I’m not surprised by the growth of PHP, though I’m sad that so many people are being introduced to ‘programming’ through it. I’m more surprised by the lack of height and growth in JavaScript. I presume that’s because it’s still rare for someone to be primarily a “JavaScript developer”. (That’ll change.) Let’s check that:

perl, python, ruby, php, javascript, web-developer

That’s much closer to what I’d expected. PHP is a popular skill, but is mentioned in less than half the jobs than Perl is. JavaScript, on the other hand, is in great and growing demand.

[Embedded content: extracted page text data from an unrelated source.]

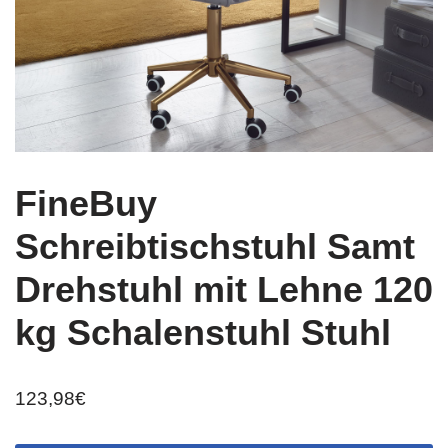
FineBuy
Schreibtischstuhl Samt
Drehstuhl mit Lehne 120
kg Schalenstuhl Stuhl
123,98
€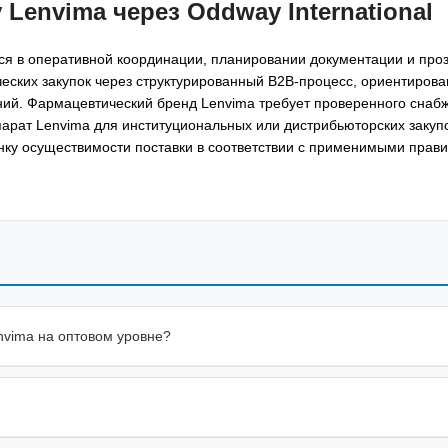
Lenvima через Oddway International
ся в оперативной координации, планировании документации и про
ических закупок через структурированный B2B-процесс, ориентиров
ий. Фармацевтический бренд Lenvima требует проверенного снаб
рат Lenvima для институциональных или дистрибьюторских закупо
нку осуществимости поставки в соответствии с применимыми прав
nvima на оптовом уровне?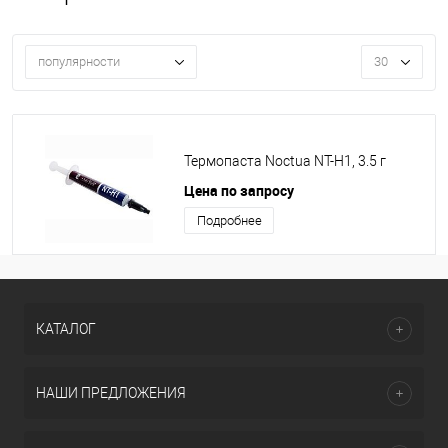
популярности
30
Термопаста Noctua NT-H1, 3.5 г
Цена по запросу
Подробнее
КАТАЛОГ
НАШИ ПРЕДЛОЖЕНИЯ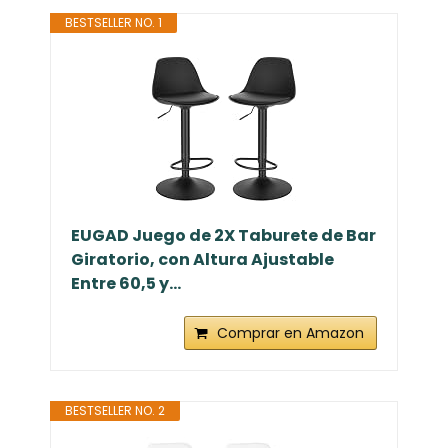
BESTSELLER NO. 1
EUGAD Juego de 2X Taburete de Bar
Giratorio, con Altura Ajustable
Entre 60,5 y...
Comprar en Amazon
BESTSELLER NO. 2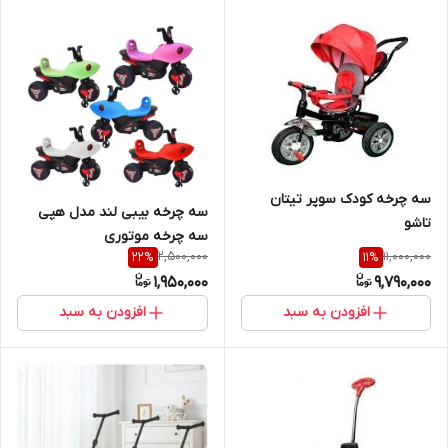
سه چرخه کودک سوپر تیتان
سه چرخه بیبی لند مدل هپی
تاشو
سه چرخه موتوری
2,500,000
11,000,000
22
%
11
%
1,950,000
9,790,000
افزودن به سبد
افزودن به سبد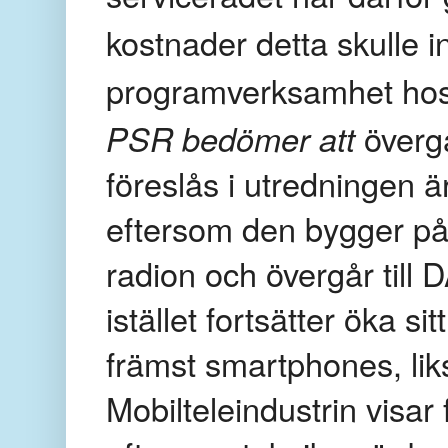
kostnader detta skulle in
programverksamhet hos
PSR bedömer att
överg
föreslås i utredningen ä
eftersom den bygger på a
radion och övergår till
istället fortsätter öka s
främst smartphones, lik
Mobilteleindustrin visar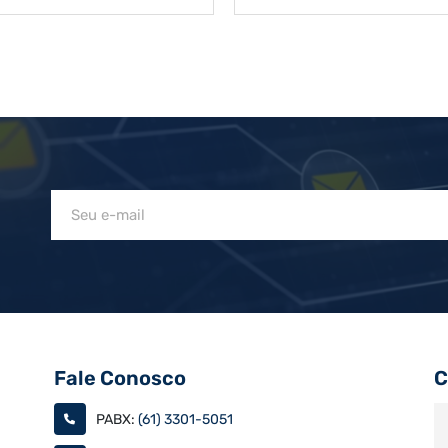
Fale Conosco
C
PABX:
(61) 3301-5051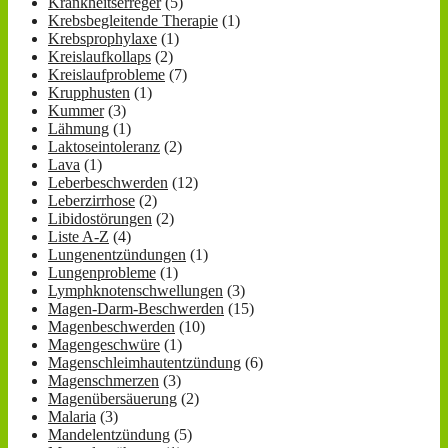
Krankheitserreger
(5)
Krebsbegleitende Therapie
(1)
Krebsprophylaxe
(1)
Kreislaufkollaps
(2)
Kreislaufprobleme
(7)
Krupphusten
(1)
Kummer
(3)
Lähmung
(1)
Laktoseintoleranz
(2)
Lava
(1)
Leberbeschwerden
(12)
Leberzirrhose
(2)
Libidostörungen
(2)
Liste A-Z
(4)
Lungenentzündungen
(1)
Lungenprobleme
(1)
Lymphknotenschwellungen
(3)
Magen-Darm-Beschwerden
(15)
Magenbeschwerden
(10)
Magengeschwüre
(1)
Magenschleimhautentzündung
(6)
Magenschmerzen
(3)
Magenübersäuerung
(2)
Malaria
(3)
Mandelentzündung
(5)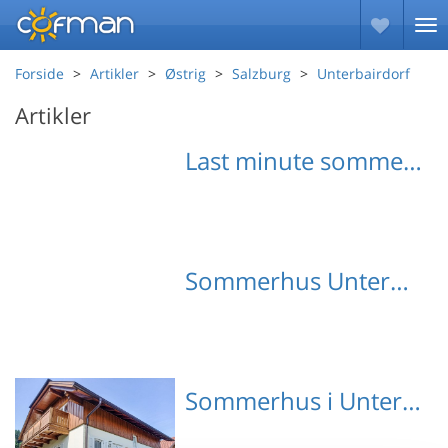
Forside
Artikler
Østrig
Salzburg
Unterbairdorf
Artikler
Last minute sommerhuse Unterbairdorf
Sommerhus Unterbairdorf med hund
Sommerhus i Unterbairdorf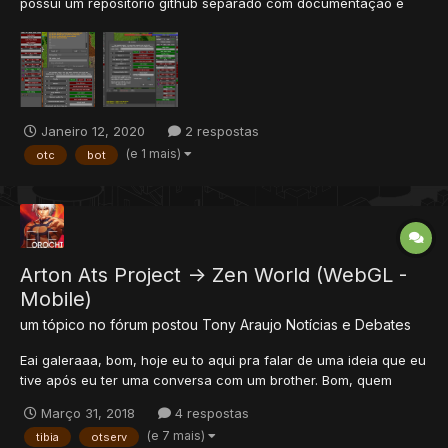
possui um repositório github separado com documentação e
exemplos. Este bot permite que você crie o que quiser com a
linguagem lua e otclient otml. Ele fornece acesso a todas as
funções otclient lua e possui várias funções e ferrament...
Janeiro 12, 2020
2 respostas
(e 1 mais)
otc
bot
Arton Ats Project -> Zen World (WebGL -
Mobile)
um tópico no fórum postou
Tony Araujo
Notícias e Debates
Eai galeraaa, bom, hoje eu to aqui pra falar de uma ideia que eu
tive após eu ter uma conversa com um brother. Bom, quem
acompanha o xTibia a mais de 4 anos, talvez já tenha ouvido
Março 31, 2018
4 respostas
falar do meu antigo projeto Arton, clicando aqui você poderá
(e 7 mais)
tibia
otserv
ver a página no facebook. Ele era uma mistura de Tibia e M...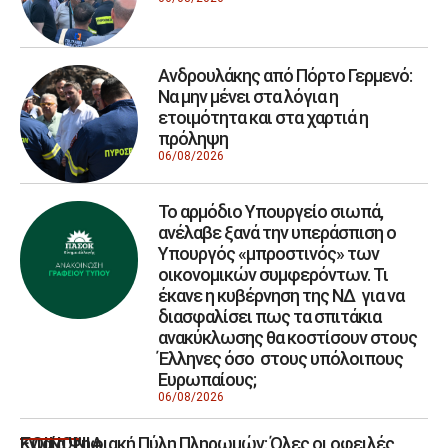
Ανδρουλάκης από Πόρτο Γερμενό:
Να μην μένει στα λόγια η
ετοιμότητα και στα χαρτιά η
πρόληψη
06/08/2026
Το αρμόδιο Υπουργείο σιωπά,
ανέλαβε ξανά την υπεράσπιση ο
Υπουργός «μπροστινός» των
οικονομικών συμφερόντων. Τι
έκανε η κυβέρνηση της ΝΔ για να
διασφαλίσει πως τα σπιτάκια
ανακύκλωσης θα κοστίσουν στους
Έλληνες όσο στους υπόλοιπους
Ευρωπαίους;
06/08/2026
Ενιαία Ψηφιακή Πύλη Πληρωμών: Όλες οι οφειλές
ΚΟΙΝΩΝΙΑ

Let’s look at the “web developer” role specifically and see which of the languages we’re interested in are mentioned most frequently:

I think this graph captures the essence of why people think Perl is stagnant. It’s because Perl hasn’t been growing much in the ‘web developer’ world. People in that world are the ones most likely to be blogging about it and, I’ve noticed, tend to generalize their perceptions.

(If you’re interested in PHP, Java, ASP and JavaScript and look here you’ll see that they all roughly follow the PHP line at about twice the height. JavaScript is at the top with accelerating growth.)

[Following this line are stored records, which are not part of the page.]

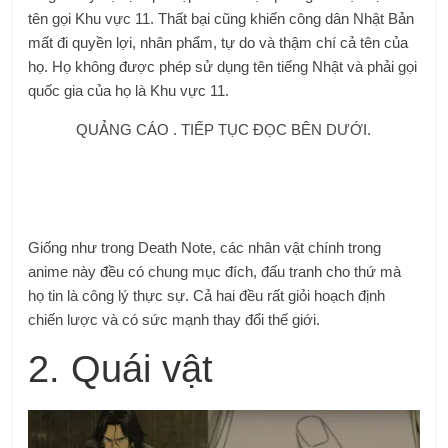
tên gọi Khu vực 11. Thất bại cũng khiến công dân Nhật Bản
mất đi quyền lợi, nhân phẩm, tự do và thậm chí cả tên của
họ. Họ không được phép sử dụng tên tiếng Nhật và phải gọi
quốc gia của họ là Khu vực 11.
QUẢNG CÁO . TIẾP TỤC ĐỌC BÊN DƯỚI.
Giống như trong Death Note, các nhân vật chính trong
anime này đều có chung mục đích, đấu tranh cho thứ mà
họ tin là công lý thực sự.
Cả hai đều rất giỏi hoạch định
chiến lược và có sức mạnh thay đổi thế giới.
2. Quái vật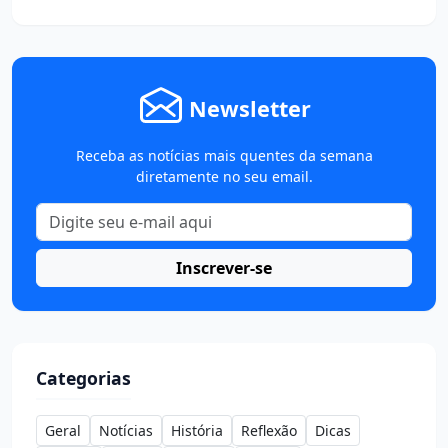
Newsletter
Receba as notícias mais quentes da semana
diretamente no seu email.
Inscrever-se
Categorias
Geral
Notícias
História
Reflexão
Dicas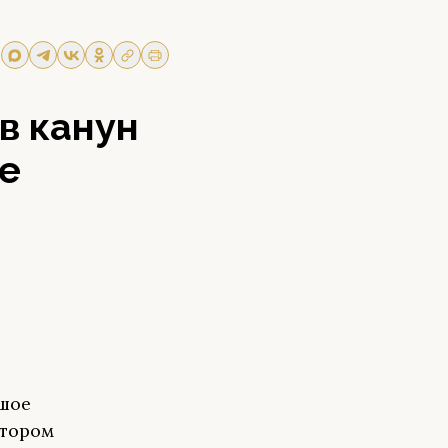
в канун
е
ьшое
отором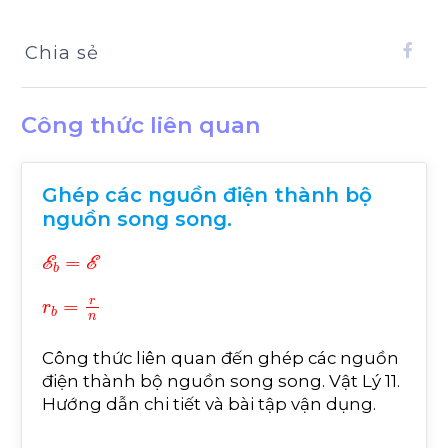
Chia sẻ
Công thức liên quan
Ghép các nguồn điện thành bộ
nguồn song song.
E
b
=
E
r
b
=
r
n
Công thức liên quan đến ghép các nguồn
điện thành bộ nguồn song song. Vật Lý 11.
Hướng dẫn chi tiết và bài tập vận dụng.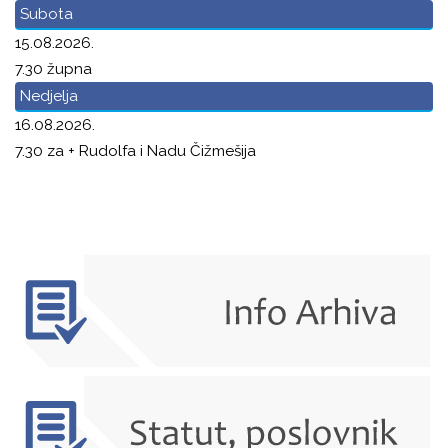
Subota
15.08.2026.
7.30 župna
Nedjelja
16.08.2026.
7.30 za + Rudolfa i Nadu Čižmešija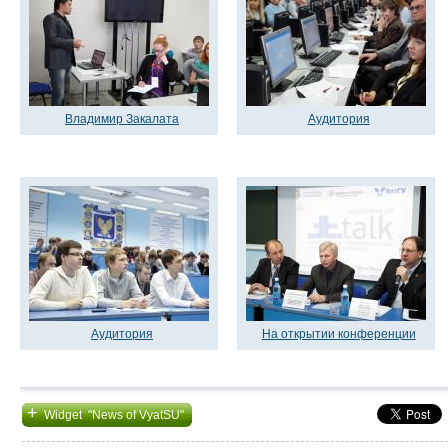
Владимир Закалата
Аудитория
Аудитория
На открытии конференции
+
Widget "News of VyatSU"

Finally, just to show I’m not completely biased about Perl, here are the relative trends:relative trends

This kind of graph reminds me of small companies that grow by a small absolute amount, say two employees growing to four, and then put out a press release saying they’re the “fastest growing company” in the area, or whatever. Dilbert recognises the issue. The graph looks striking now (Q1 2008) but means little. If it looks much like that in two years time, then it’ll be more impressive.

Similarly, the fact that Perl is still growing its massive installed base over this period is impressive. (Seen most clearly by the second graph.) Perl 5 has been around for 14 years, and Perl itself for 21.

The Perl community hasn’t been great at generating “Buzz” that’s visible outside the community. It’s just quietly getting on with the job. Lots of jobs. That lack of buzz helps create the impression that the Perl community lacks vitality relative to other similar languages. Hopefully this post, and others, go some small way towards correcting that.

p.s. For an alternative, more geographic view, take a look at the Dynamic Language Jobs Map (about).

Addendum:

It turns out that approximately 14% of “ruby” jobs relate to restaurants – mostly the Ruby Tuesday chain. So I investigated how false positives affected the single-keyword searches I’ve used in some of the graphs. (I’m going to assume that “foo developer” is sufficiently immune from false positives.)

I searched for Perl and then added negative keywords (-foo -bar …) until I’d removed almost all of the likely software related jobs. I ended up with this list (which shows that indeed.com don’t use stemming, which is sad and dumb of them):

perl -developer -developers -engineer -software -programmer -programmers -programming -development -java -database -sql -oracle -sybase -scripting -scripter -coder -linux -unix -protocol -C -C++ -javascript -computing

Then I did the same search but with python or ruby instead of perl. Here are the results:

language
 
all
matches
filtered
matches
inappropriate
matches
perl 29987 6 0.02% false
python 7794 20 0.2% false
ruby 4624 794 17% false

Ruby is well below python (and far below perl) in the first graph, yet that includes this 17% boost from inappropriate matches. You have to marvel at Ruby’s ability to gain mind-share, if not market-share.